YOUR TASK: Copy the lines below word for word, and leave the pictures out of your copy.
*****
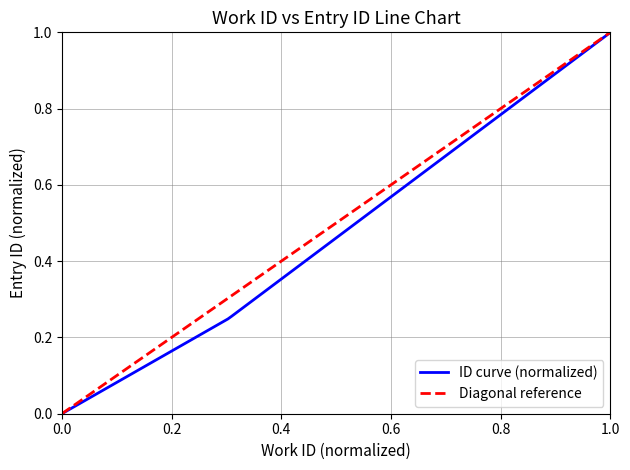

What is the difference between the second highest and second lowest values?

0.8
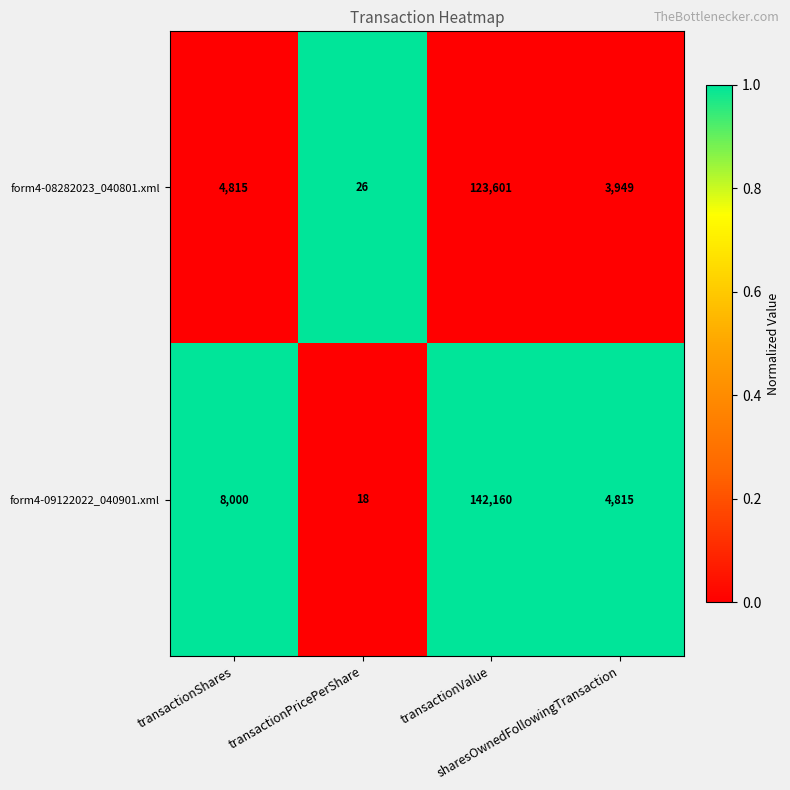

Rank the series by their average value, from lowest to highest.

form4-08282023_040801.xml, form4-09122022_040901.xml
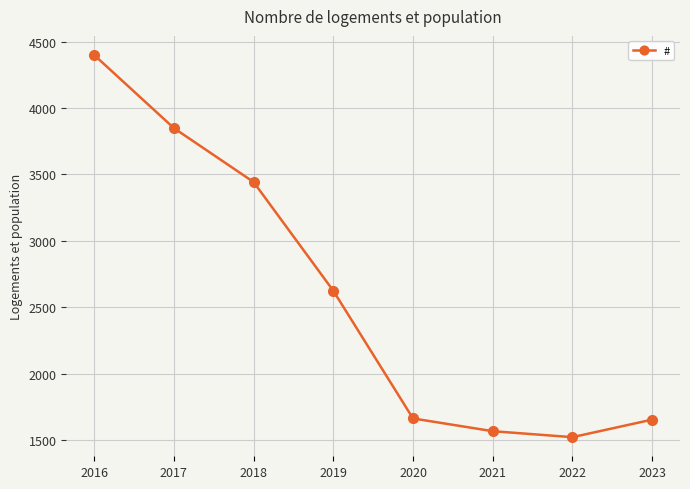

How many points are lower than both their immediate neighbors (excluding endpoints)?

1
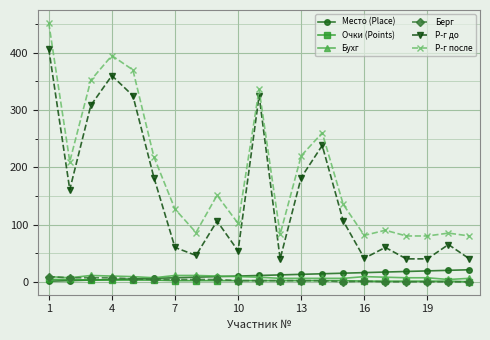

True or false: Р-г после has more than 0 interior local peaks.

True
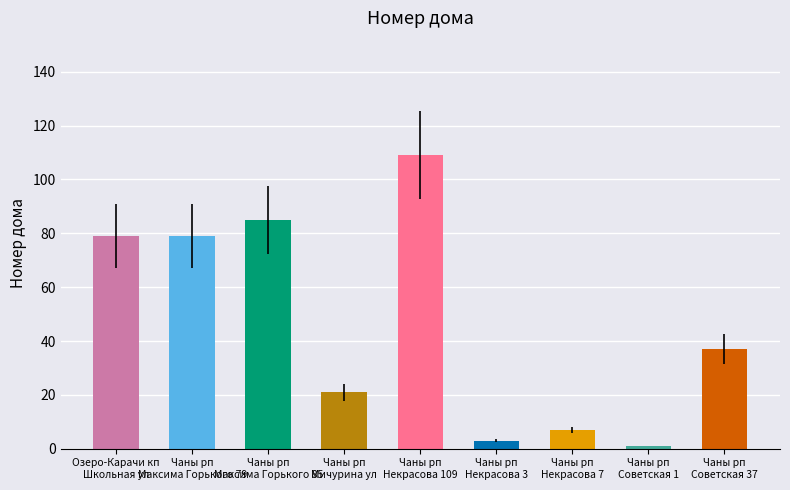

What is the label of the 1st bar from the left?

Озеро-Карачи кп
Школьная ул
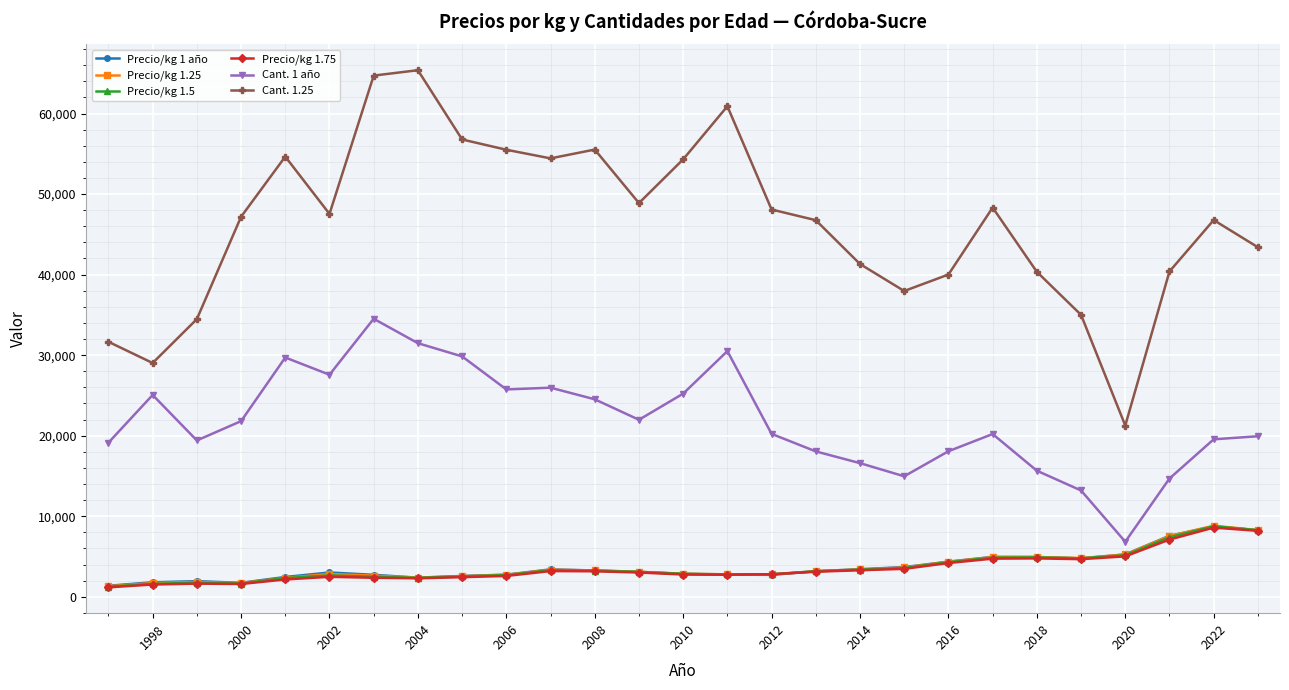

Which series has the largest total across all categories?

Cant. 1.25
*****
ANSWER SECTION:
What is the difference between the second highest and second lowest values?

0.8

Rank the series by their average value, from lowest to highest.

form4-08282023_040801.xml, form4-09122022_040901.xml

How many points are lower than both their immediate neighbors (excluding endpoints)?

1

True or false: Р-г после has more than 0 interior local peaks.

True

What is the label of the 1st bar from the left?

Озеро-Карачи кп
Школьная ул

Which series has the largest total across all categories?

Cant. 1.25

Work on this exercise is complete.